Ron, a vocalist and guitarist, is nothing if not persistent, and over the course of the past year he cajoled, pleaded with, and finally threatened several associates to join him in performing. Agreeing to this madness were Len Migliore on keyboard and Tom Corboline on bass and acoustic guitar (both with Coherent Inc.), and yours truly on drums. I say “madness” because the group had only one session of practice and that was without me. For two weeks prior to the event, all we had to work with was a tape Ron made of the songs we would play.
Relegated to only a 15-minute tune-up because the room we were to appear in was being used for the San Francisco 49ers’ pregame meeting, we had the chutzpah to think we could pull this gig off. But we did, much to the surprise (and delight) of an audience of more than 150 attendees and my wife, who, by the way, had never heard me perform on the drums because my “garage” band dissolved before we married.
Ron, who has performed professionally, will play for anyone who will listen, and Tom plays frequently in a Bay Area band. Len is a very good musician but had never played in a band. And yours truly, as I said, hadn’t picked up the sticks for several decades. But, quickly coalescing into a semblance of a band, we finished a 15-tune set and began to sound like professionals.
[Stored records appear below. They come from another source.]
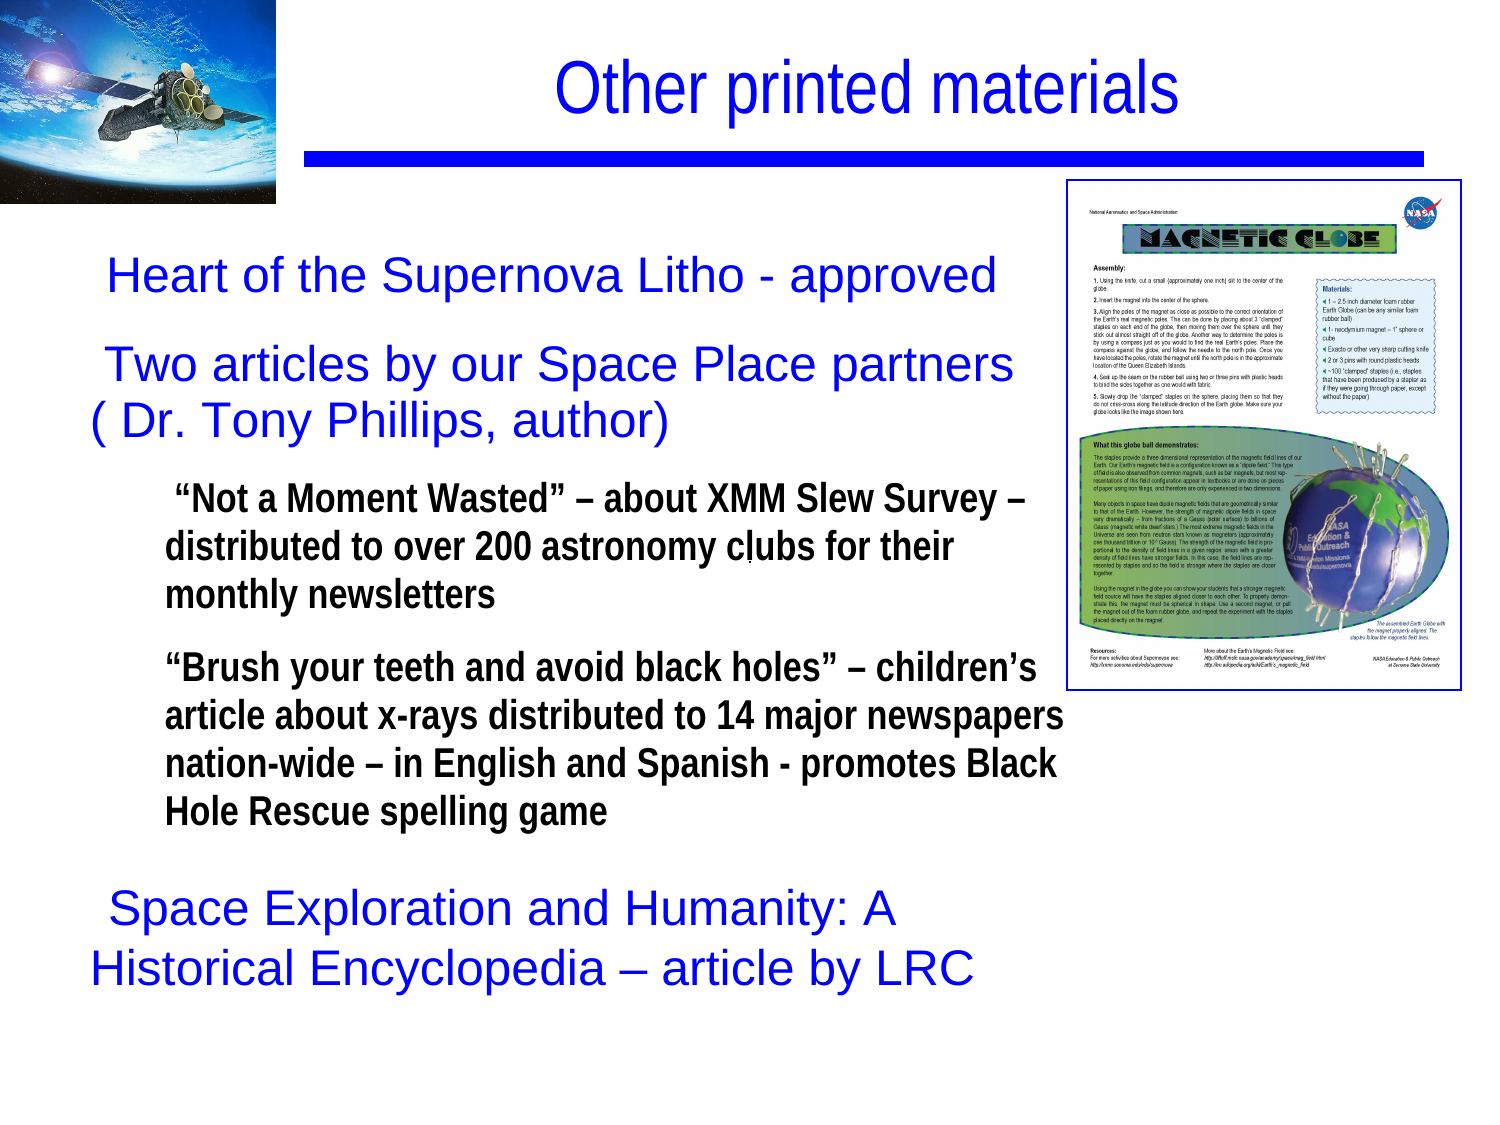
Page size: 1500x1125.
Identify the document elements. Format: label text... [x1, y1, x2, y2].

picture [0, 0, 276, 204]
text_box Heart of the Supernova Litho - approved Two articles by our Space Place partners ( Dr. Tony Phillips, author) “Not a Moment Wasted” – about XMM Slew Survey – distributed to over 200 astronomy clubs for their monthly newsletters “Brush your teeth and avoid black holes” – children’s article about x-rays distributed to 14 major newspapers nation-wide – in English and Spanish - promotes Black Hole Rescue spelling game Space Exploration and Humanity: A Historical Encyclopedia – article by LRC [74, 232, 1098, 1071]
text_box [304, 151, 1423, 167]
text_box Other printed materials [324, 37, 1411, 135]
picture [1067, 181, 1461, 690]
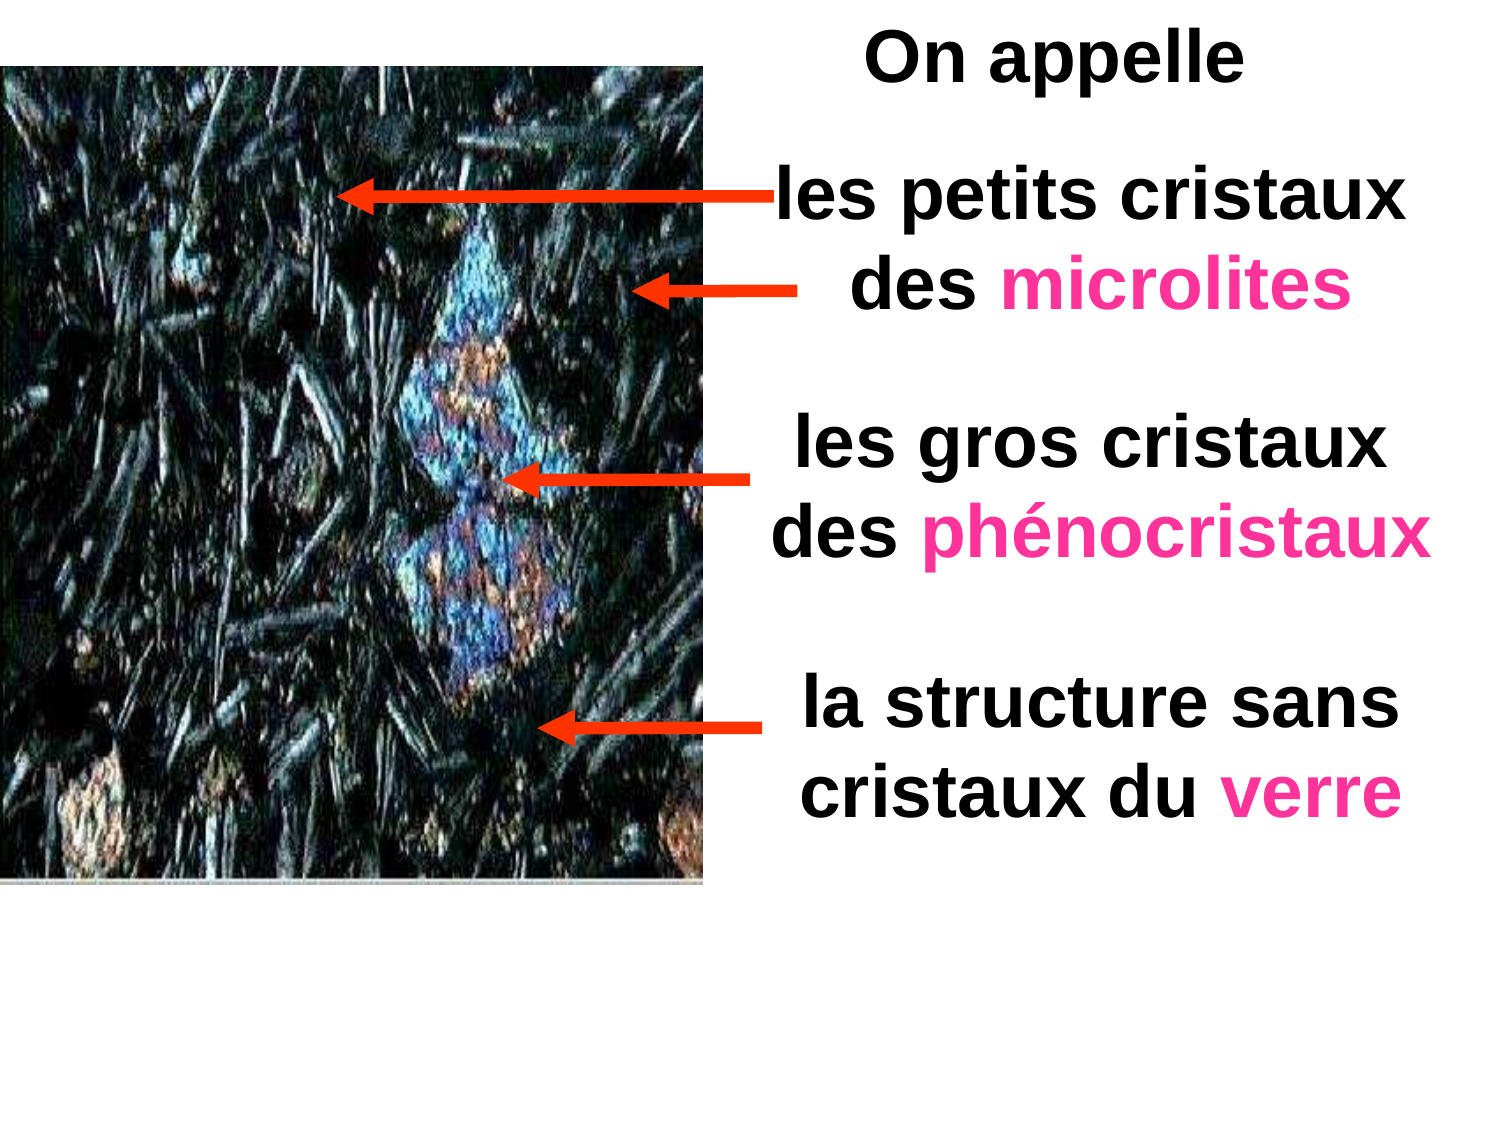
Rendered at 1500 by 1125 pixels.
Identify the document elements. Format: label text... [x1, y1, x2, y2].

text_box la structure sans cristaux du verre [702, 645, 1500, 841]
text_box On appelle [631, 0, 1500, 106]
text_box les petits cristaux des microlites [702, 137, 1500, 333]
picture [0, 66, 703, 885]
text_box les gros cristaux des phénocristaux [702, 385, 1500, 581]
I guess in my case it was similar to riding a bike: even over time you never forget how to do it.
The next day, at the conference plenary session, John Ambroseo, president and CEO of Coherent, but in this situation speaking for himself in a speech titled “Challenges to Growth for the Photonics Industry,” commented that the laser industry was dominated by 10 companies that control 80% of the business. The remaining companies, he posited, divide the balance of a niche-oriented market; a situation, he opined, that did not make much sense. Not that he was opposed to small, technological companies, but just that achieving compound annual growth rates greater than 10% was difficult unless these companies had economies of scale. Ambroseo was forthright in acknowledging the need for small, technology-driven, and passionate companies that bottom-fish (my term) the markets.
As he spoke (eloquently, I thought) on the subject I couldn’t help but equate the Beer’s Law musical group to the small laser companies that march to the beat of a different drummer. They have no desire to be $500 million public corporations. In fact, short of the certainty that even though these companies want to be a success, technically and financially, they are, in many instances, driven by a sense of achievement rather than the bottom line. This comes in part, I think, from not having stockholders to satisfy.
And with due respect to Mr. Ambroseo, with whom I agreed on most of the substance of his presentation, I thought “hurrah” for the little guys who have the chutzpah to think they can compete head-to-head with the big guys. From them come many of the technology innovations that will take this industry to its next level.